Market Overview

Market tone has improved markedly over the last 24 hours. ▸ Macro-news: oil has retreated and risk assets are bouncing as the US-Iran conflict looks less likely to escalate. ▸ Crypto-flows: spot-BTC ETFs saw US$167 m net inflows yesterday, breaking a two-day outflow streak, while on-chain data (Glassnode) show aggressive dip-buying – ~200 k BTC accumulated in the last fortnight. ▸ Whales/derivatives: Hyperliquid and CME positioning indicates fresh net-long additions; funding rates have turned mildly positive again, but are far from euphoric. ▸ Supply side: MicroStrategy’s additional US$1.28 bn purchase and ongoing miner inventory depletion offset the headline about the Winklevoss transfer to Gemini (no evidence of large on-exchange sell pressure yet – order-book asks at 70 k-70.5 k were absorbed overnight). ▸ Sentiment gauges: Fear-&-Greed has slipped to 26 (“Fear”) after last week’s correction, which statistically favours mean-reversion bounces over the next 24 h. ▸ Technical picture (1-h): BTC made a higher swing-low at 69 350, then printed a series of higher closes up to 71 266 before a shallow pullback to 70 600. 70 000–69 800 is now layered with high-volume profile support, while 71 500/72 000 is the next liquidity pocket.
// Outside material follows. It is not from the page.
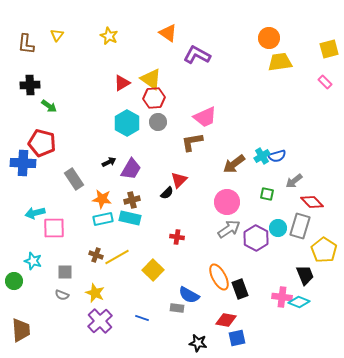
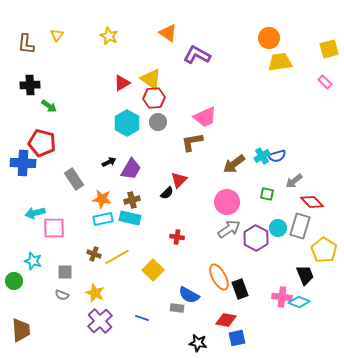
brown cross at (96, 255): moved 2 px left, 1 px up
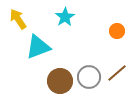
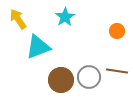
brown line: moved 2 px up; rotated 50 degrees clockwise
brown circle: moved 1 px right, 1 px up
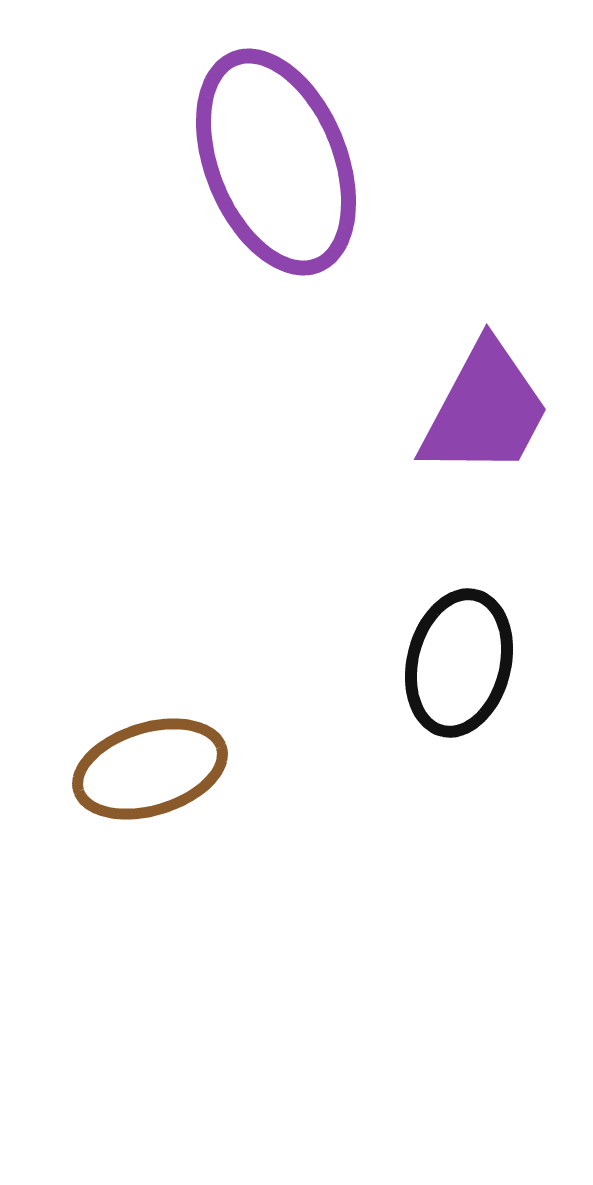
Momentum oscillators have reset from overbought, giving room for another leg higher. ETH reclaimed its 200-h EMA near 2 040 and is coiling just under 2 070 resistance; ETH/BTC ratio has stabilised at 0.029, suggesting beta out-performance is possible if BTC pushes higher. ▸ Event risk: no major data releases until the US CPI print (≈ 21 h away). With macro calendars quiet and funding/greed restrained, probabilities favour a steady grind up rather than a sharp break lower in the next 5 hours.
Taken together, order-flow, positioning and short-term technicals point to a constructive bias, but capped by resistance just above today’s highs. Expect range-bound trade with an upward tilt.